Ashcroft defends deportation of Canadian

REUTERS , WASHINGTON

US Attorney General John Ashcroft assured a Canadian Cabinet minister on Wednesday that no laws were broken in the case of a Syrian-born Canadian who was handed over to Syria, where he says he was tortured.

Solicitor General Wayne Easter told reporters he discussed the case of Maher Arar, which has triggered criticism of the US actions by top Canadian officials, during a lunch meeting at the Canadian Embassy.

The 33-year-old computer technician was arrested by US agents in September last year while changing planes in New York on his way to Canada from Tunisia. He says he was held for 13 days by US agents, and then taken to Syria via Jordan.

Arar, who has returned to Canada after Syria released him following a year in captivity, says he was regularly tortured during his time in a Damascus jail.

US officials say they suspected Arar belonged to the al-Qaeda organization of Osama bin Laden. US Justice Department officials said he was on a government watchlist for being "a member of a known terrorist organization."

They noted Syria has denied that Arar was tortured, and said the US had received assurances from Syria before he was sent there that he would not be tortured.

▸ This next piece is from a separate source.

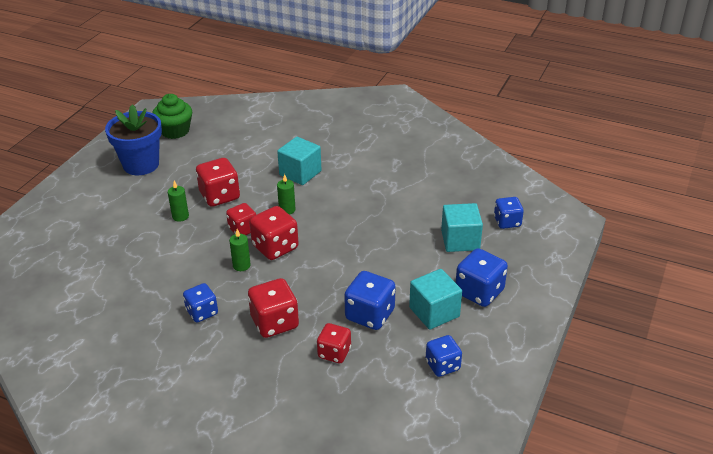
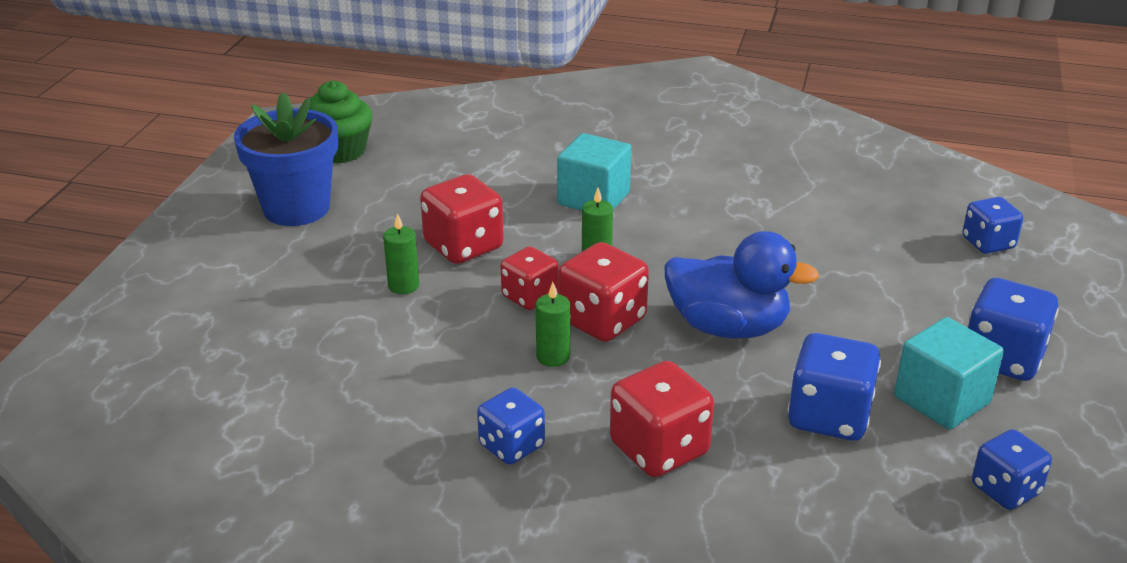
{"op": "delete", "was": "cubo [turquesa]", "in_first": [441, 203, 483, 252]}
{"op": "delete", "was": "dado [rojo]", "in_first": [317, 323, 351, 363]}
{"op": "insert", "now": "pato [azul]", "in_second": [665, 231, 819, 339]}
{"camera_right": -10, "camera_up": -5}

A top US Justice Department official at the time, Larry Thompson, personally approved sending Arar to Syria, a law enforcement official said.

Mark Corallo, a spokesman for Ashcroft, said, "We know we acted well within our laws and applicable international treaties and conventions."

Easter also said that Ashcroft assured him the decision had been made under US law and no laws were broken. Ashcroft "feels that they were operating under their mandate, in the interest of their laws and their national security," he said.

Last week, US lawyers for Arar called for an investigation by Ashcroft and congressional intelligence committees. Arar says he was deported to Syria even though he told US agents he would be tortured there.

Easter said he did not want to talk about the specifics of the case, which is under review by a commission in Canada.

"We want to get to the bottom of it," he said.

Easter emphasized the need to balance national security interests with making sure the rights of individual Canadian citizens are protected.

Arar's lawyers have asked whether US authorities acted on information provided by Canadian security services.

"The information didn't just come from Canada alone. The information comes from a number of agencies globally, and that's the bottom line," Easter said.